Study text:
Content starts

The terms we're dealing in are:

  • Characters, as they're usually called, are defined in the unicode standard as "glyphs" or "codepoints"
  • Glyph is a semantic term referring to the visual appearance of the character, the codepoint is a unique number assigned to that character
  • The Unicode standard has room for about 4 billion codepoints - that's a lot
  • We need a way to encode them so that they can be transmitted in other protocols, like mail, http, etc
  • UTF-8 is one such encoding
  • UTF-8 isn't magic. All it's doing is encoding a number (codepoint) into a sequence of bytes that can be easily stored, transmitted and read

This last point, and the specifics of how it occurs, is the most important to understand, because it's what we'll be dealing with in this article.

Handy UTF-8 byte table

http://www.fileformat.info/info/unicode/utf8.htm

Need a quick check? UTF-8 just encodes Unicode bytes to a sequence of single bytes.

Literal bytes

Encoded range

Note

0x0000 - 0x007f

00       to 7f

1 byte

80       to c2-7f

INVALID RANGE, 80 to c1 leading byte is a dead giveaway

0x0080 - 0x07ff

c2-80    to df-bf

2 byte

df-c0    to e0-a0-7f

INVALID RANGE

0x0800 - 0xffff

e0-a0-80 to ef-bf-bf

3 byte

This is also a good reference: http://www.utf8-chartable.de/

Apostrophes suck anyway

Here's an example from a customer enquiry, the apostrophes in the DB are coming out wrong.

[mtepes@bund ~]$ echo "SELECT Heading FROM CaseStudyItem WHERE ID=2;" | mysql | hexdump -C
<snip>
65 20 6f 66 20 41 75 73  74 72 61 6c 69 61 c3 a2  |e of Australia..|
e2 82 ac e2 84 a2 73 20  6d 6f 73 74 20 63 68 61  |......s most cha|

That's "c3 a2 e2 82 ac e2 84 a2" for the apostrophe. Looking above, we can see this is three UTF8 "characters".

c3 a2    == encoded form of e2 (LATIN SMALL LETTER A WITH CIRCUMFLEX)
e2 82 ac == encoded form of 20 ac (EURO SIGN)
e2 84 a2 == encoded form of 21 22 (TRADEMARK SIGN)

Which is what they're displaying as on the page. Astute readers will note that e2 could be decoded again, as e2 would signal the start of a three-byte UTF8 character.

e2 20 ac == encoded form of err... hang on
21 22    == regular ascii for a bang and a quote (  !"  )

Content ends

Given material:
Content starts

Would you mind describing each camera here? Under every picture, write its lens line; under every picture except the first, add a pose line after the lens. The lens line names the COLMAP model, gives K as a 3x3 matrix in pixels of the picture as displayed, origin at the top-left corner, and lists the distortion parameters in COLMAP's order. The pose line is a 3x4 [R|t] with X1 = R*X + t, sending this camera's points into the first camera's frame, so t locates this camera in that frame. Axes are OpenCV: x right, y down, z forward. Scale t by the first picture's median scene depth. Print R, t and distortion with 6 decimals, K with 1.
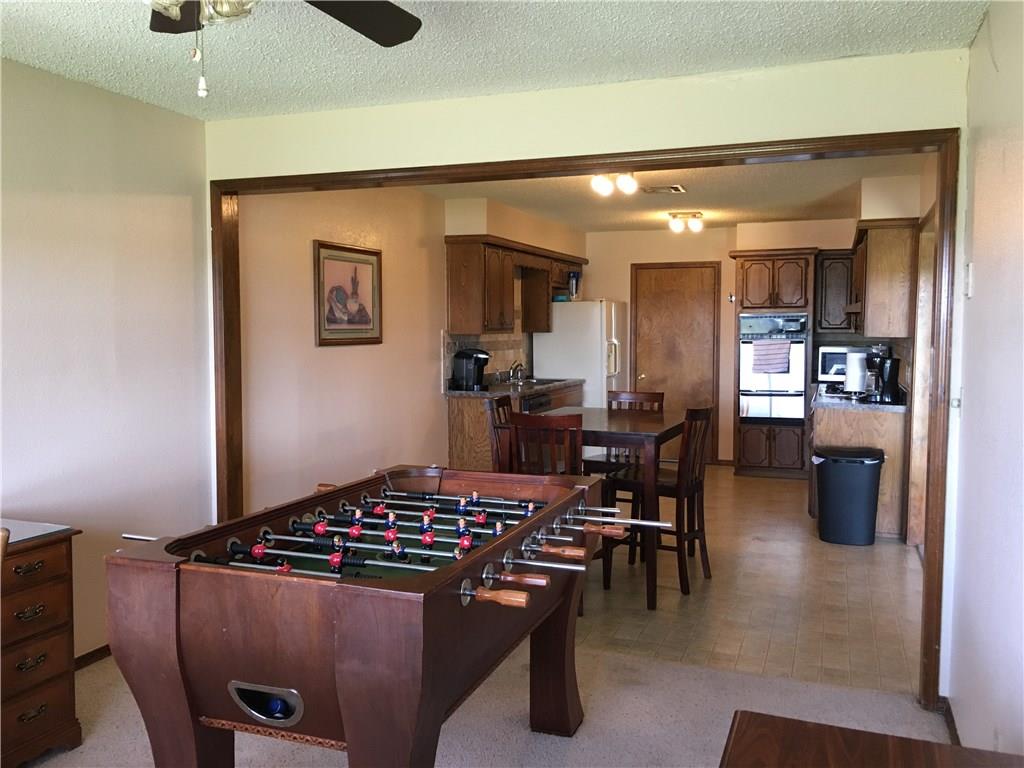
lens RADIAL K [[873.0, 0, 512.3], [0, 873.0, 382.3], [0, 0, 1]] dist [0.067094, -0.097357]
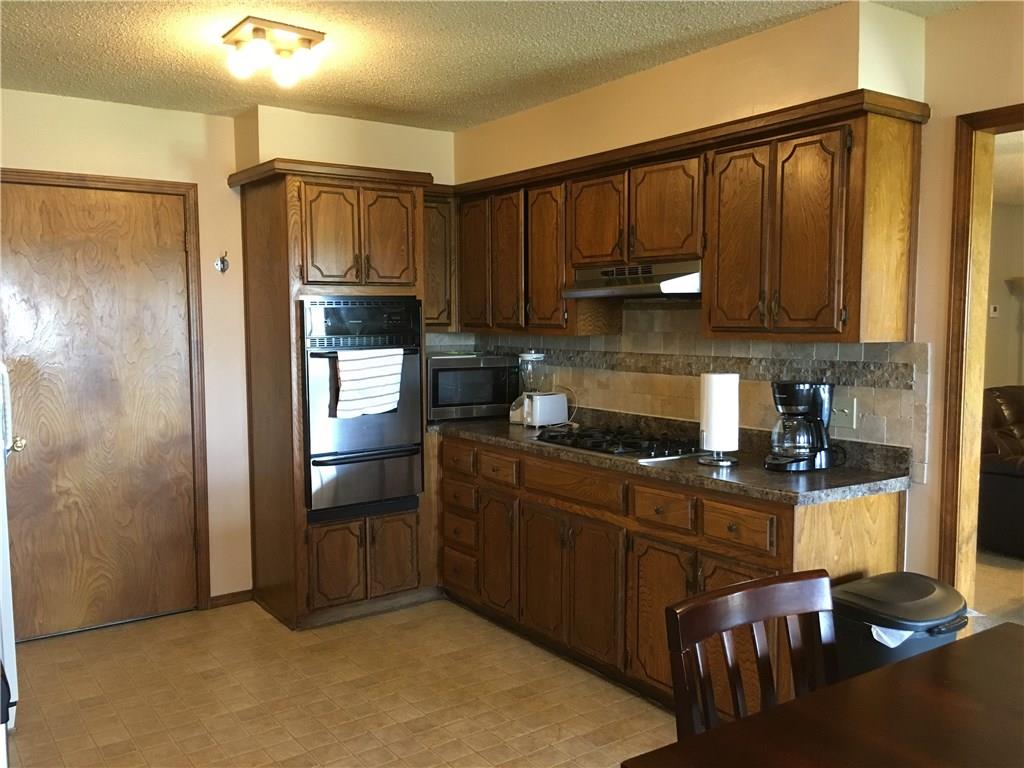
lens RADIAL K [[873.0, 0, 508.0], [0, 873.0, 383.3], [0, 0, 1]] dist [0.067094, -0.097357]
pose [[0.565552, -0.064964, 0.822150, -0.070278], [0.057914, 0.997560, 0.038986, -0.042843], [-0.822677, 0.025565, 0.567934, 0.640951]]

Content ends

What the exercise asks: In the UTF-8 text, which character does the byte sequence "e2 84 a2" encode?

Problem solution: TRADEMARK SIGN